DragonShout (iTunes – free):
For iPhone and iPad, DragonShout is a personal map, to-do list and journey log for the really hardcore role-players. The app doesn’t reveal any locations, walkthroughs or facilitate any kind of cheating or fast-levelling – rather, it’s just a blank map slate onto which you can record your thoughts, significant moments etc. It’s incredibly helpful for those times when you discover an abandoned Dwarven mine and promise to come back to explore it later, only to find you’ve then bought a house, found a life partner and suddenly all your epic exploration goals have slowly faded to the wayside.
Social features are also promised, whereby you can share locations and journal entries with other users – though the idea of reading endless tweets of “w000t, just killed my first dragon here” is not particularly appealing to me.
Skyrim Alchemist (iTunes – $0.99)
Alchemy is something that has completed eluded me in Skyrim, much as chemistry did in high school. Though I obsessively collect alchemical components, they’re all sitting as yet unused in a big chest. I just can’t seem to find any recipes, and combining things randomly just results in a big mess of greenish gloop on my newly waxed wooden floor that my trusty thane Lydia is forced to mop up.

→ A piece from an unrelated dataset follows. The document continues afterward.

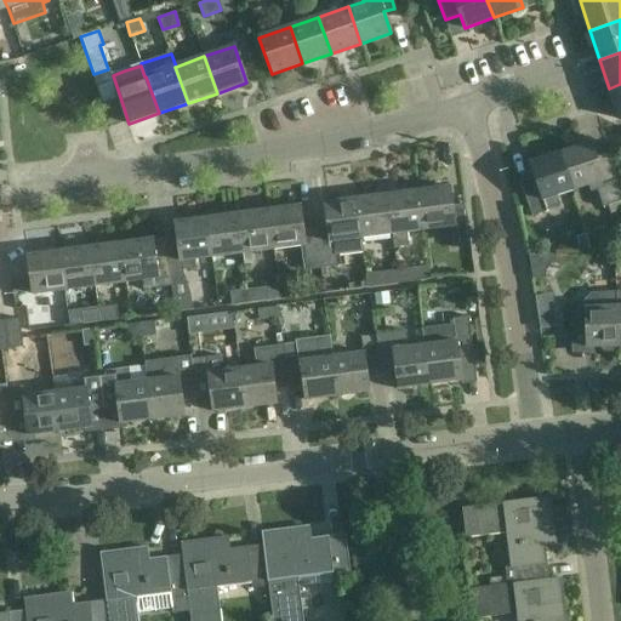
[(620,84),(609,89),(620,119),(620,118),(620,84)]
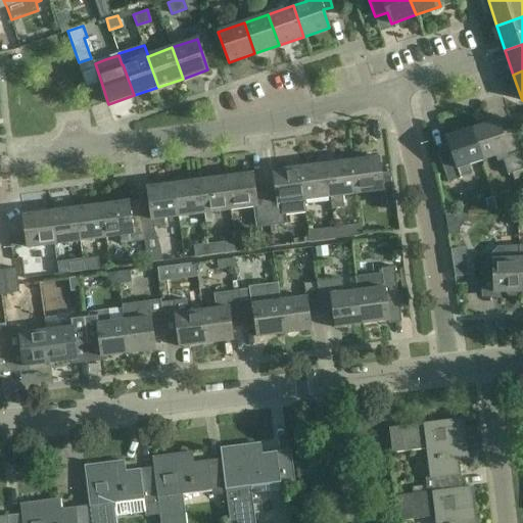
[(495,121),(471,130),(481,160),(495,155),(497,162),(504,160),(509,175),(512,174),(515,181),(522,178),(522,160),(513,130),(500,134),(495,121)]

This simple app – a steal at 99 cents – is like the Wikipedia of Alchemy, showing the exact effects of each ingredient and cross referencing them with other ingredients with the same effect. Epic. Is this cheating? Probably. I’ll justify it to myself as having summoned a fire demon who just happens to have an incredible knowledge of alchemical components though, so that’s my conscience in the clear. “Lydia, tidy this mess up, I think I just snorted some vampire dust”

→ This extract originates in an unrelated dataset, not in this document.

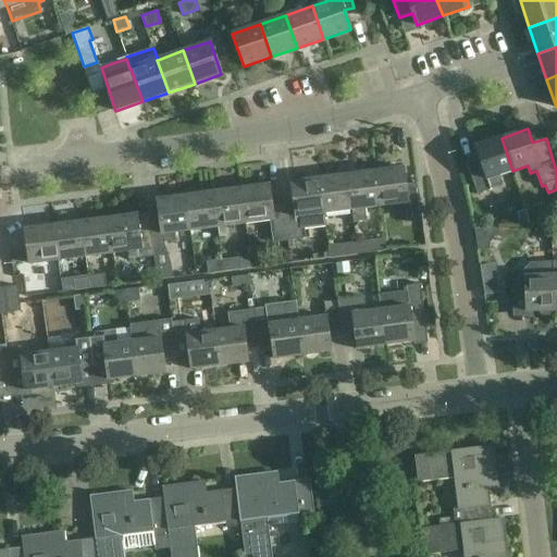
[(500,175),(512,171),(502,138),(473,147),(479,161),(467,165),(477,195),(504,186),(500,175)]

MAppZ – Skyrim Edition (iTunes – $2.99)
This is one for the real cheaters out there, and it’s a straight up labelled map of every location in the Skyrim universe. With downloadable updates from other users and a gorgeous UI that works on the iPad too, the only downside is the somewhat expensive price. I’m not sure I could justify this myself, but if you’re happy playing like a dirty cheat (just kidding!) then it’s certainly a useful little app to have.
Books of Skyrim Compendium EBook ():
Honestly, I’m usually not one to actually read the books in Skyrim. Like most people I open them hoping to find a beneficial perk, then sell the expensive ones on to some intellectual type in the nearest town in the hope of saving enough to purchase an ever larger strip of sharpened metal or perhaps a new rug for the house.
But if you do find the urge to engross yourself even further into the lore of Elder Scrolls, one happy chap has helpfully extracted, formatted and compiled them all into a single ebook for your download pleasure – thats 1665 pages in the smallest font size apparently. These probably aren’t technically legal, but I also doubt that Bethesda will complain of lost revenue..
The fact that there’s an app for that just goes to show how enormous Skyrim really is, so however you choose to play I do hope you’re enjoying your experience. Found any other cool Skyrim apps you’d like to share, or perhaps even some stories you’re dying to tell? Well, I’d love to hear them in the comments, so do share.